--- Begin Source text ---

- Born: Ulrich Richard Gustav Neisser December 8, 1928 Kiel, Schleswig-Holstein, Germany
- Died: February 17, 2012 (aged 83) Ithaca, New York, U.S.
- Education: Harvard University
- Scientific career
- Fields: Psychology
- Workplaces: Cornell University
- Thesis: A methodological study of the quantal hypathesis in auditory psychophysics (1956)

= Ulric Neisser =

German-American psychologist (1928–2012)

Ulric Richard Gustav Neisser (December 8, 1928 – February 17, 2012) was a German-American psychologist, Cornell University professor, and member of the US National Academy of Sciences. He has been referred to as the "father of cognitive psychology". Neisser researched and wrote about perception and memory. He posited that a person's mental processes could be measured and subsequently analyzed.

In 1967, Neisser published Cognitive Psychology, which he later said was considered an attack on behaviorist psychological paradigms. Cognitive Psychology brought Neisser instant fame and recognition in the field of psychology. While Cognitive Psychology was considered unconventional, it was Neisser's Cognition and Reality that contained some of his most controversial ideas. A main theme in Cognition and Reality is Neisser's advocacy for experiments on perception occurring in natural ("ecologically valid") settings. Neisser postulated that memory is, largely, reconstructed and not a snap shot of the moment. Neisser illustrated this during one of his highly publicized studies on people's memories of the Challenger explosion. In his later career, he summed up current research on human intelligence and edited the first major scholarly monograph on the Flynn effect. A Review of General Psychology survey, published in 2002, ranked Neisser as the 32nd most cited psychologist of the 20th century.

== Early life ==
Ulric Gustav Neisser was born in Kiel, Germany, on December 8, 1928. Neisser's father, Hans Neisser, was a distinguished Jewish economist. In 1923 he married Neisser's mother, Charlotte ("Lotte"), who was a lapsed Catholic active in women's movement in Germany and had a degree in sociology. Neisser also had an older sister, Marianne, who was born in 1924. Neisser was a chubby child tagged early on with the nickname with "Der kleine Dickie" ("little Dicky"), later reduced to "Dick". His given name originally had an "h" on the end (Ulrich), but he believed that it was too German and most of his friends could not properly pronounce it, so he eventually dropped the "h".

--- End Source text ---
--- Begin Data shown ---

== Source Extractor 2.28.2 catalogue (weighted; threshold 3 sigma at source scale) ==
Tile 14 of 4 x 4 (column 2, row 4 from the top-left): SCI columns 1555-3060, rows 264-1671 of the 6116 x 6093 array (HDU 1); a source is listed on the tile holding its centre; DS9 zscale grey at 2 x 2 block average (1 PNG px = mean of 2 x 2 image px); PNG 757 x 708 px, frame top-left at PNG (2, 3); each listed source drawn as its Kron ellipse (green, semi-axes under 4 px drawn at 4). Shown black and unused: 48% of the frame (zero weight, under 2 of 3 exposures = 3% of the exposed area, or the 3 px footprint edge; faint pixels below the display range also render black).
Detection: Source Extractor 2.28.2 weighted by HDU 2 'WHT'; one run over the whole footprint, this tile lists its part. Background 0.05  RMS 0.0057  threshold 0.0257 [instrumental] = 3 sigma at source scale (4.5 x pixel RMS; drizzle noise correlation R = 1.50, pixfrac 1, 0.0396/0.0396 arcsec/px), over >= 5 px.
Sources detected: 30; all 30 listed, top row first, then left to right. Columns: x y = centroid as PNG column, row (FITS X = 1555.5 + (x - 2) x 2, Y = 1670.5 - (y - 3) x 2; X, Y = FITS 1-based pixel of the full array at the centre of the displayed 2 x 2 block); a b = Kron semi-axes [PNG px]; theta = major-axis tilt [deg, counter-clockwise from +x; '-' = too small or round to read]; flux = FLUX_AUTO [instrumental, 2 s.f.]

--- End Data shown ---

Problems to solve:
1. In the Neisser article, where did the 2002 Review of General Psychology survey rank Neisser among the most cited psychologists of the 20th century?
2. Reproduce a passage of the Neisser article, beginning at the words "- Born: Ulrich" and stopping after "auditory psychophysics (1956)".
The data are separate material, unrelated to the Neisser article.

Responses to the exercise:
1. 32nd

2.
- Born: Ulrich Richard Gustav Neisser December 8, 1928 Kiel, Schleswig-Holstein, Germany
- Died: February 17, 2012 (aged 83) Ithaca, New York, U.S.
- Education: Harvard University
- Scientific career
- Fields: Psychology
- Workplaces: Cornell University
- Thesis: A methodological study of the quantal hypathesis in auditory psychophysics (1956)